> [AIM OF THE EXERCISE]
How many lines of the data below contain the string "True"? Reply with the number alone.

Images of data visualizations
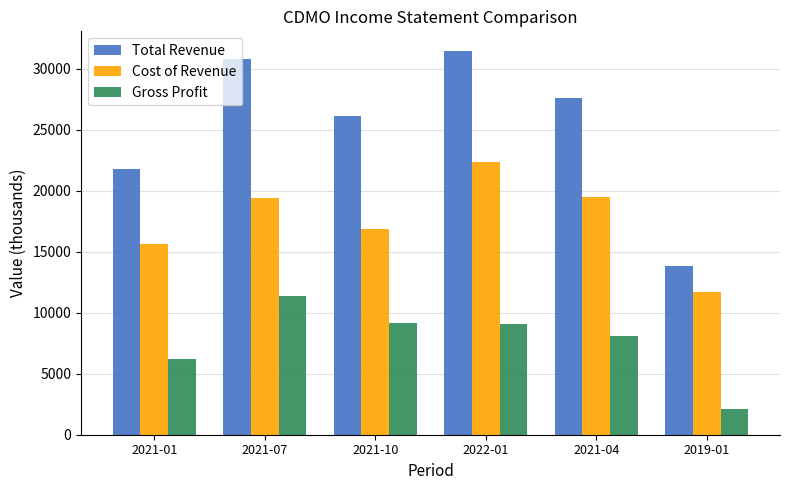

The Gross Profit series shows 9100 at 2022-01. True or false?

True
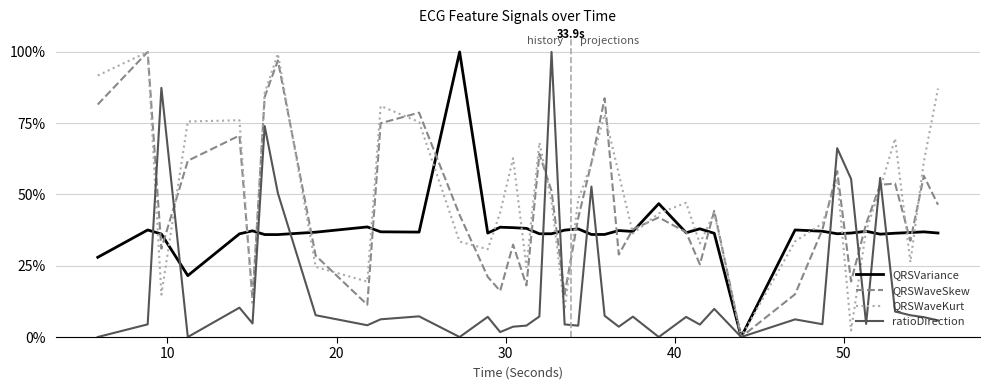

What is the maximum value shown in the chart?

1.0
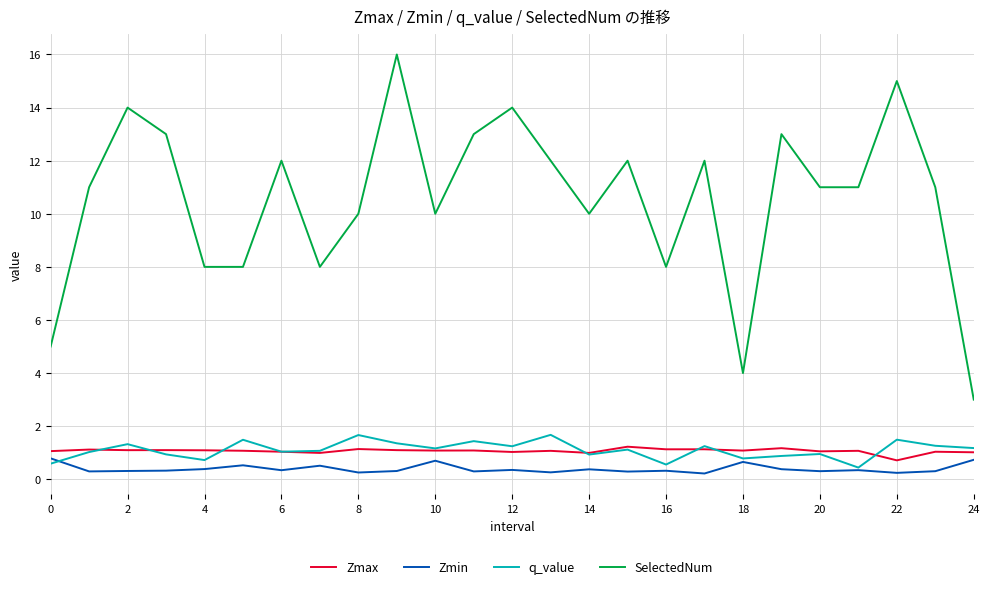

Which series has the largest total across all categories?

SelectedNum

> [RESPONSE TO THIS TASK]
2